1930 – Albert Einstein and his former student Leo Szilard parents the modern day refrigerator; although it was likely Szilard did most of the work while Einstein helped with the patent paperwork. 1890 – African American Daniel Mccree from Chicago invents the roll up fire escape. It had a cage that could be raised and lowered, and was designed to be part of a buildings existing fire prevention equipment and could be stored on location.
1851 – Alvan Clark from Massachusetts invents the telescope. He has two craters named after him; on e on the moon and one on Mars. Pay it a visit for extra credit!

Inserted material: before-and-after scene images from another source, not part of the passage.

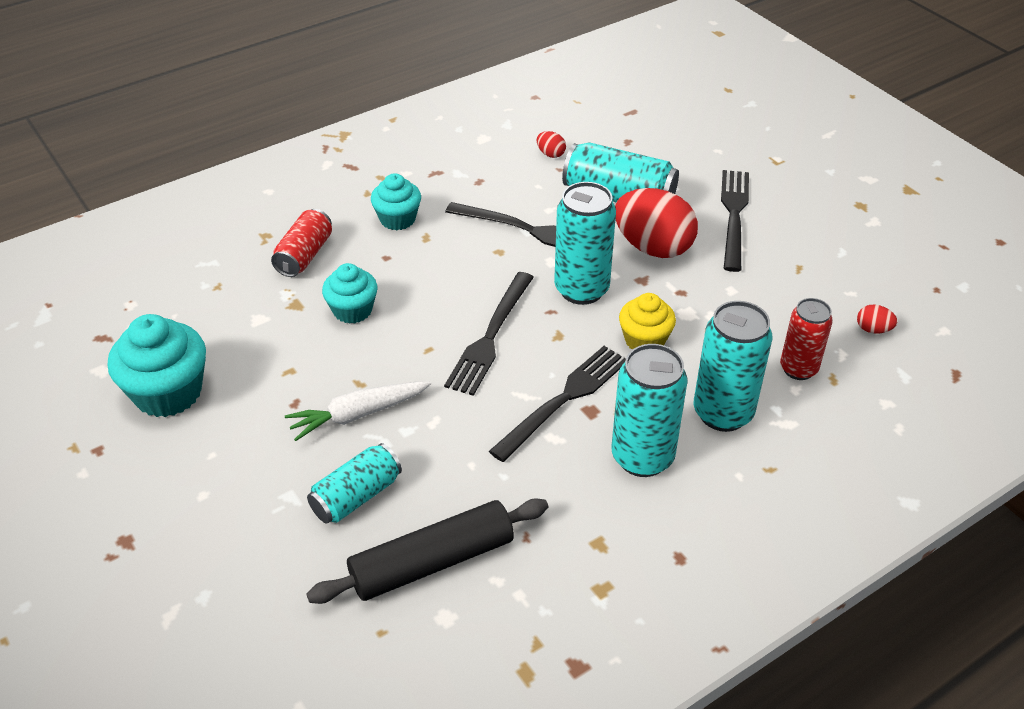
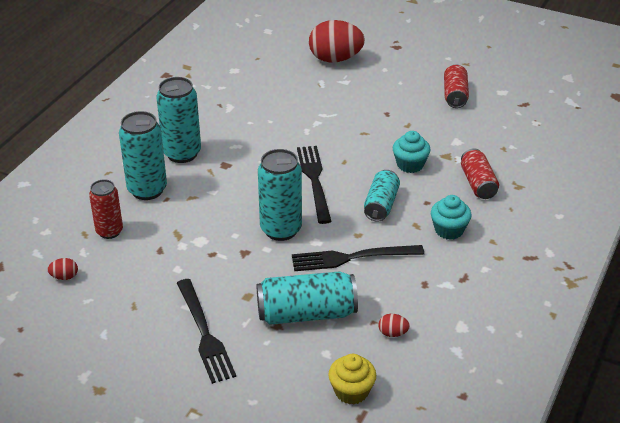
camera: 150 degrees right, 5 degrees down
turquoise cupcake [108,314,206,417] -> red can [444,64,469,108]
white carrot [285,381,431,441] -> none
black rolling pin [306,498,548,604] -> none
turquoise can [307,443,402,524] -> turquoise can moved to [364,170,400,222]
black fork [489,346,626,462] -> none
red egg [615,188,698,258] -> red egg moved to [309,20,365,63]
yellow cupcake [619,293,676,349] -> yellow cupcake moved to [328,354,376,405]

1978 – Happy birthday General Lee. Now we all know Robert E Le as not born in 1978, thus I’m clearly talking about the 69 Dodge Charger from the Dukes of Hazard TV show that aired from 1978- 1985. On November 11, a stuntman rides off a dirt ramp and over a cop car; 16 feet high and 82 feet long. Like, most of Gen. Lee’s stunts, this one killed the car. But we saw it during the opening credits of the Dukes of Hazard week after week; thus being the only General Lee to air every episode. Its horn played the first few notes of Dixie, it had a confederate battle flag as an emblem on the top of the roof, and the doors were wielded shut so you could only get in through the window. I don’t normally wish automobiles a happy birthday, but this is worth exception.

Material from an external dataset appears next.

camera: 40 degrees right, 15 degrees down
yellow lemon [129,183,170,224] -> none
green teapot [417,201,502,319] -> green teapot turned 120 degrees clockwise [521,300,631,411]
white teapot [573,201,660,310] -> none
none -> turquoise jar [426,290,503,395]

2003 — At the emotional funeral for Righteous Brother Bobby Hatfield, Bill Medley, the remaining half of the famous blue-eyed-soul duo, sings the gospel standard “Precious Lord.”2004 –M’hammed Soumayah, bodyguard for Liza Minelli, sues ths singer for $100 million for allegedly forcing him to have sex with her or be fired.
2016 – The Blue Whale of Catoosa begins selling Snapchat Spectacles.

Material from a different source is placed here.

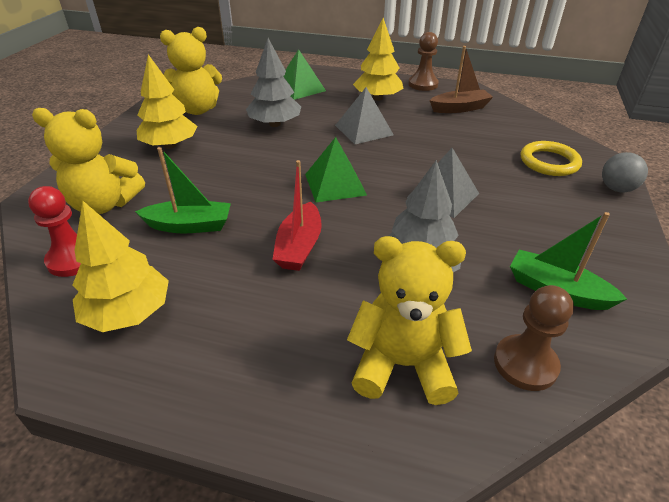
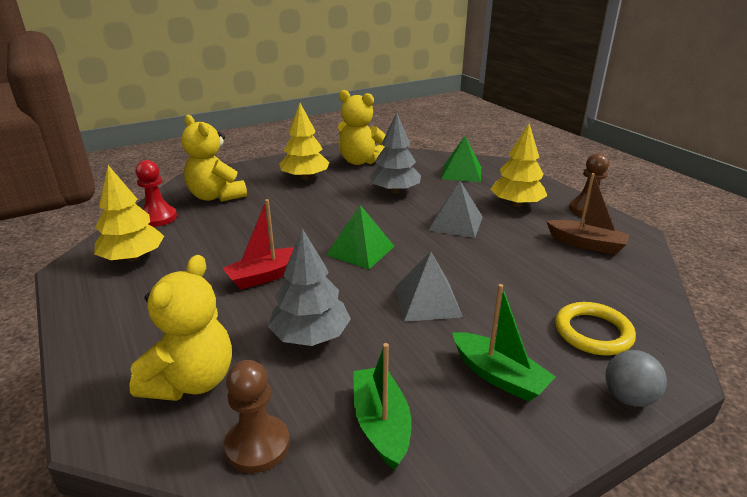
camera: 45 degrees right, 10 degrees down
green boat [135,147,231,233] -> green boat moved to [452,284,556,402]
yellow teddy bear [347,236,472,405] -> yellow teddy bear turned 60 degrees clockwise [129,255,232,401]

Ah, what a great day in American History. Elon Musk was busy working on Hyperloop One, President Elect Trump met with President Obama and there were protests in major cities everywhere. It’s also my little brother’s birthday. Brother-in-law, whatever, close enough.
This is just one of those things you see on Route 66 that makes you do a double take and say, did I just see a two story tall fish off the side of the highway? Yes you did, Captain Ahab! And this large smiling whale can swallow men and women whole.
Back in the 1970s, just east of Catoosa Oklahoma, Zelta Davis was a big fan of whales. Her anniversary with her hubby Hugh Davis was coming up, and he surprised Zelta with one whale of a surprise, made out of pipe and concrete on top of a large natural pond, a K2C legend originally called Nature’s Acres Animal Reptile Kingdom, or ARK, now that Time Mag called one of the top 50 places in America you gotta see. Zelt’a wedding anniversary present, named appropriately named Blue, was getting nationwide attention almost right away, as visitors flocked from everywhere to see Blue Whale. Hugh decorated it with picnic tables, a diving board way up off the tail, a slide that goes into the pond, and entertainment provided by one heck of a silversmith and celebrity painter, Zelta’s brother Chief Wolf-Robe, a full-blooded Acoma Indian. But in 1988 the business went belly-up (oh no I didn’t just say that), and two years later Hugh passed away, along with Zelta 11 years later. Blue began to disintegrate; Fins of the Whale stopped coming by as weeds and grass overtook Blue, along with Vandals.
Hugh and Zelta’s son Blaine gathered up some volunteers in 1995 and started cleaning up Blue. It’s not the swimming hole it used to be, there’s just too much liability, though there’s no record I can see of anyone getting hurt back in the 70s by using it as such. Blue is still smiling, is still worth pulling over as you’re driving down the Mother Road, and now, and began in 2016 started giving people another reason to pull over and say hi, since Blue stared selling Snapchat Spectacles at his little gift shop, and the long lines were back in Catoosa.